The Real History Behind 'Les Miserables' Episode 2: 1819
The new Masterpiece adaptation of Les Miserables contextualizes the popular story in France's larger history. Our companion series runs down the history behind the gritty new version of Les Mis and asks how accurate each week's installment is. This week, we take a look at the second episode.
Fantine's Fall
While this episode had moments with Marius, the Thénardiers, and Valjean vs. Javert, the hour belongs to Lily Collins as Fantine. Considering the raw brutality she lives through as her world collapses, the question is, how much of that was real? The answer is, basically all of it.
At the time, there was no public education, so Fantine would almost certainly have been illiterate, and having a public scribe write her letters and read them to her would have been commonplace. Women who had children out of wedlock were considered harlots. Hence, Fantine's telling everyone her husband died. Even if that were true, however, women with children couldn't get work. Turning to prostitution was common, so much so it is remarkable that Fantine sells her good looks before she sells her body. Oh and the creepy Hair and Teeth man? Totally a real thing. The hair was sold to make dolls; the teeth for dentures for the rich.
Valjean's Saving of Fantine
The scene of Fantine's arrest, including a man throwing down her dress and Valjean's subseuent rescue of her, was based on a real incident that author Victor Hugo experienced.

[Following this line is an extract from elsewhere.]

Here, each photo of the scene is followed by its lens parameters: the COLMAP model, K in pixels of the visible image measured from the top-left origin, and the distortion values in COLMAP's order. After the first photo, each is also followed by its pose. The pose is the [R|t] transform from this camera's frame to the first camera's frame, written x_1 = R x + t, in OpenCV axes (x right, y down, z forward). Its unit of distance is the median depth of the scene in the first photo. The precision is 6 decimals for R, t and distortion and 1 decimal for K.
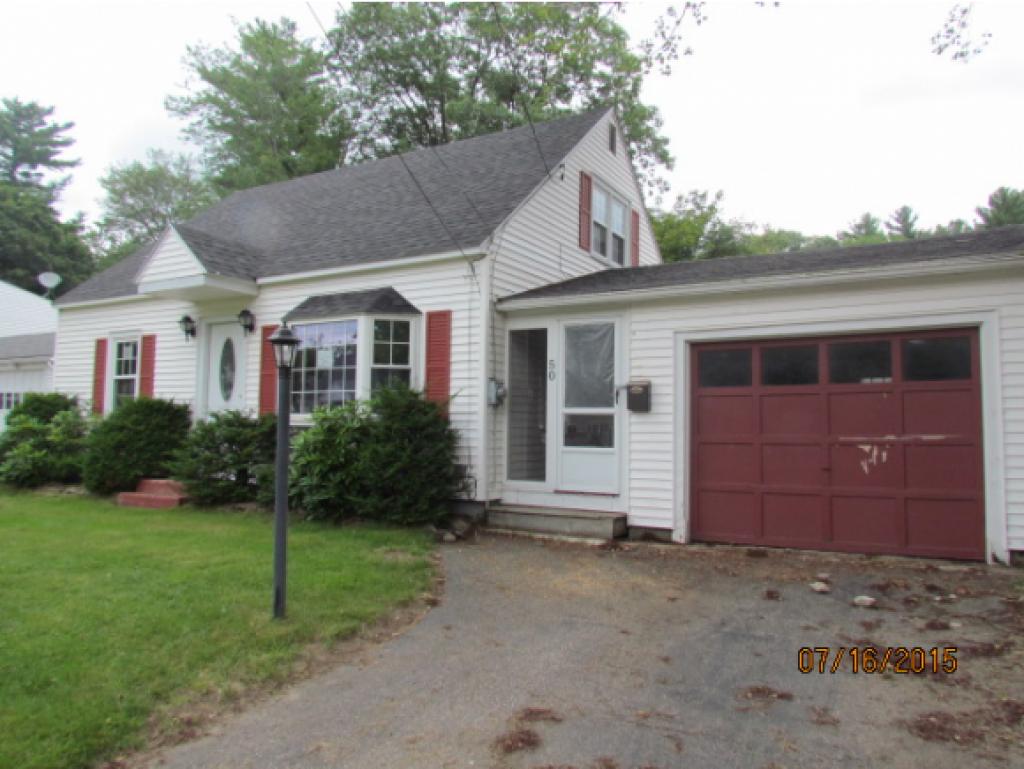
lens RADIAL K [[730.3, 0, 512.0], [0, 730.3, 384.5], [0, 0, 1]] dist [-0.003402, -0.001209]
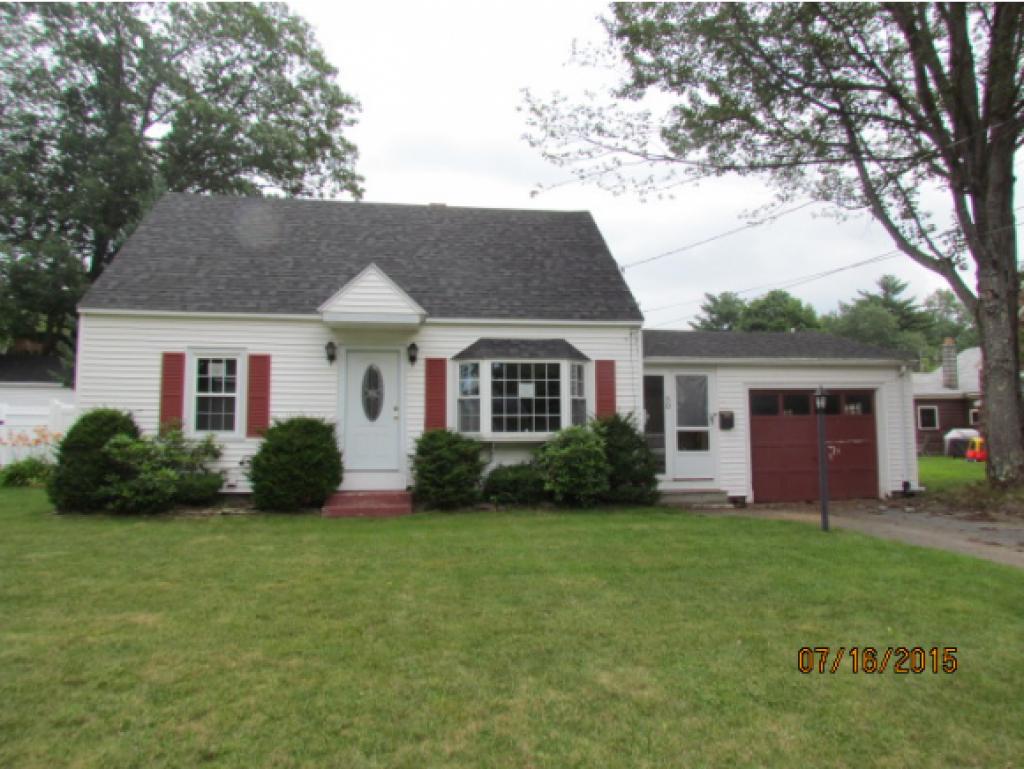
lens RADIAL K [[714.7, 0, 512.0], [0, 714.7, 384.5], [0, 0, 1]] dist [0.003293, 0.000583]
pose [[0.784242, 0.029116, 0.619771, -1.142800], [-0.024682, 0.999572, -0.015726, -0.025767], [-0.619963, -0.002964, 0.784625, 0.002925]]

For those who don't know, Hugo was tagged as a literary genius in his late teens and rose pretty high in French society during the 1830s and 40s. According to David Bellos, who chronicled Hugo's writing of the novel, an incident of this nature happened in front of Hugo one day, in which the prostitute was harassed into attacking her middle-class tormentor. (And she too snapped when he put snow down her dress.) When the police arrived and immediately arrested her for daring to touch someone above her station. Hugo was so appalled that he attempted to intervene. The middle-class gentleman walked away, naturally; but Hugo wound up going down to the station to give testimony and get the poor woman released.
A Note on Gavroche & Éponine
Please be advised; the show isn't kidding about Gavroche's parents. That cute little street urchin from the musical, who seems to be a kid mascot to the revolutionaries? In the original novels, he's Éponine's younger brother, and the Thénardier's eldest son. The family tells him to make his way on the streets because they can't feed him, and besides, Mme Thénardier only really cares about her daughters, and her husband only cares about making money.